A new report by the GSMA dubbed the “Sub-Saharan Africa Mobile Economy 2013”, reveals that mobile contributes over six per cent of the region’s GDP, higher than any other comparable region globally, and this is forecast to rise to over eight per cent by 2020.
According to the report, the mobile ecosystem directly supported 3.3 million jobs and contributed US $21 billion to public funding in the region, including licence fees in 2012 but b 2020, it’s projected to employ double the number and contribute $42 billion to public funding.
Tom Phillips, Chief Regulatory Officer, GSMA said, “Despite the significant impact of the mobile industry in Sub-Saharan Africa in recent years, even greater opportunities are ahead.”
“Beyond further growth for basic voice services, the region is starting to see an explosion in the uptake of mobile data. However, a short-term focus by some countries on generating high spectrum fees and maximising tax revenue risks constraining the potential of the mobile Internet,” Phillips added.
Over the last five years Sub-Saharan Africa’s unique mobile subscriber base has grown by 18 per cent annually making it the fastest growing region globally. By mid-2013, there were 253 million unique mobile subscribers and 502 million connections.
Mobile has emerged as the main medium for accessing the internet across Sub-Saharan Africa as fixed line penetration declines, at below five per cent while 3G and 4G networks gain ground due to rising smartphone ownership.

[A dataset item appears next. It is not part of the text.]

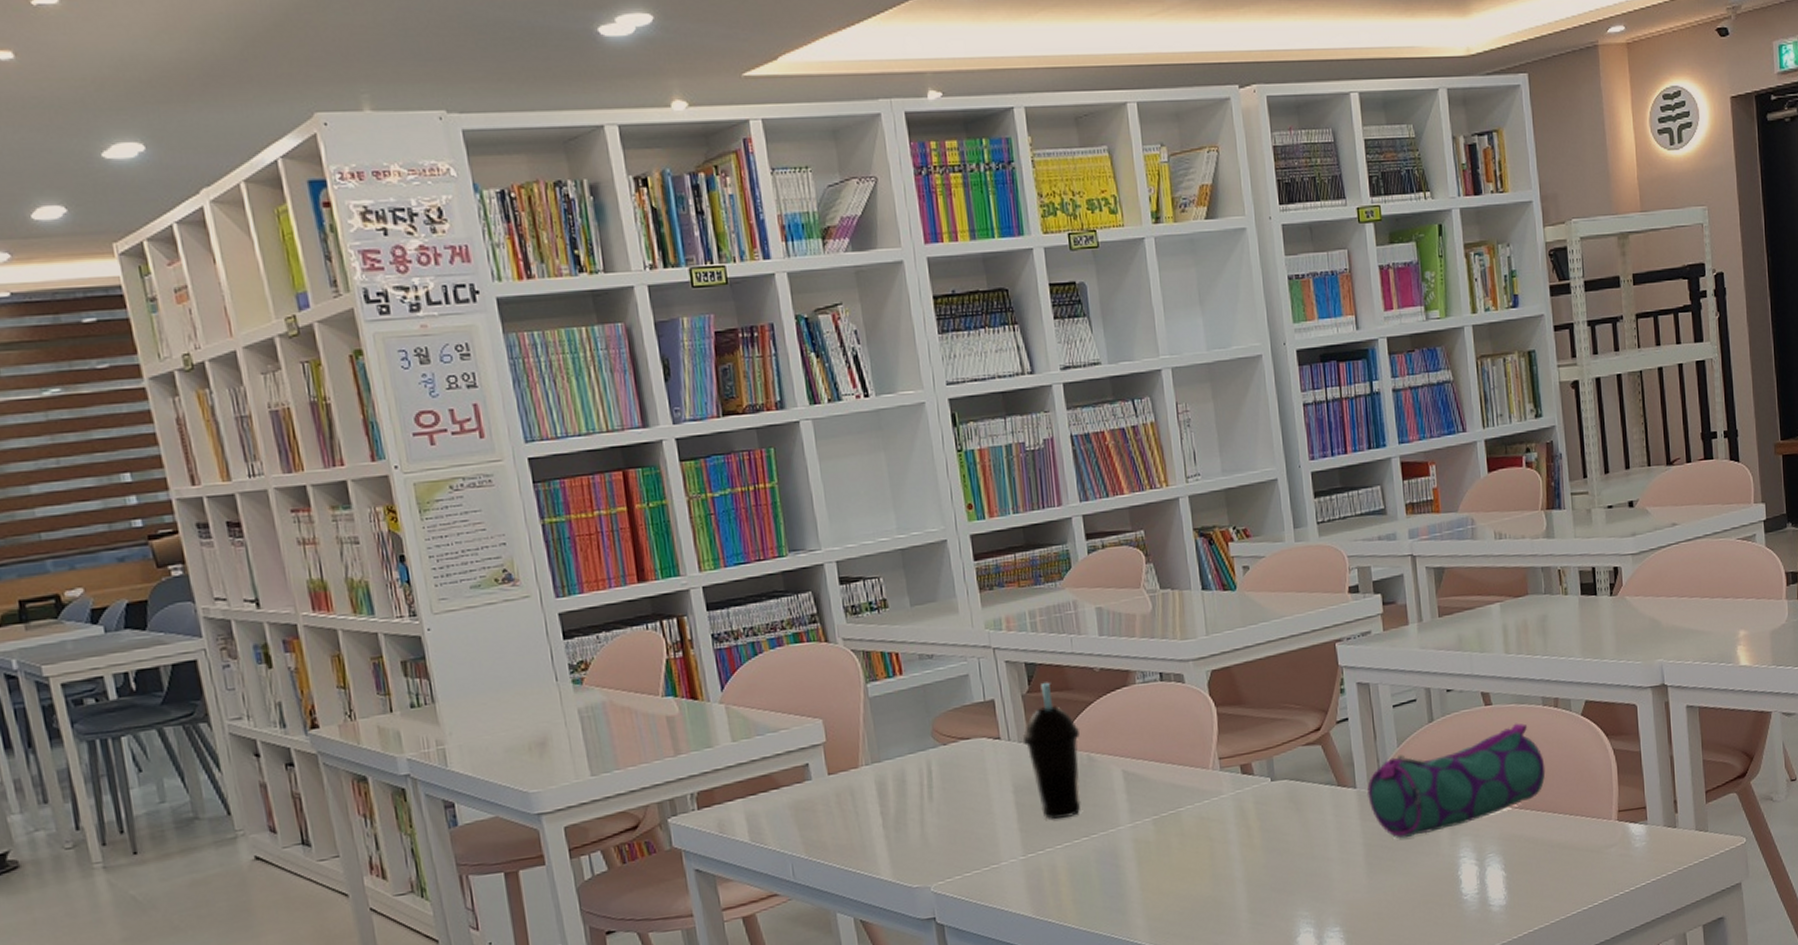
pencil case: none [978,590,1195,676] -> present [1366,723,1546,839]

However, the growth of mobile won’t come singlehandedly but there is need for a transparent and enabling policy environment. The report calls on better spectrum management, harmonisation and proper taxation to be put in place to have a transformative effect of mobile which address a range of socio-economic challenges in Sub-Saharan Africa
“The mobile industry has already had a transformative effect on the social and economic life of Sub-Saharan Africa but there is scope for far greater growth and innovation, if the right conditions are established,” continued Phillips. “In addressing key regulatory concerns, policy makers throughout the region have a major opportunity to unlock the potential of a dynamic and interconnected Africa.”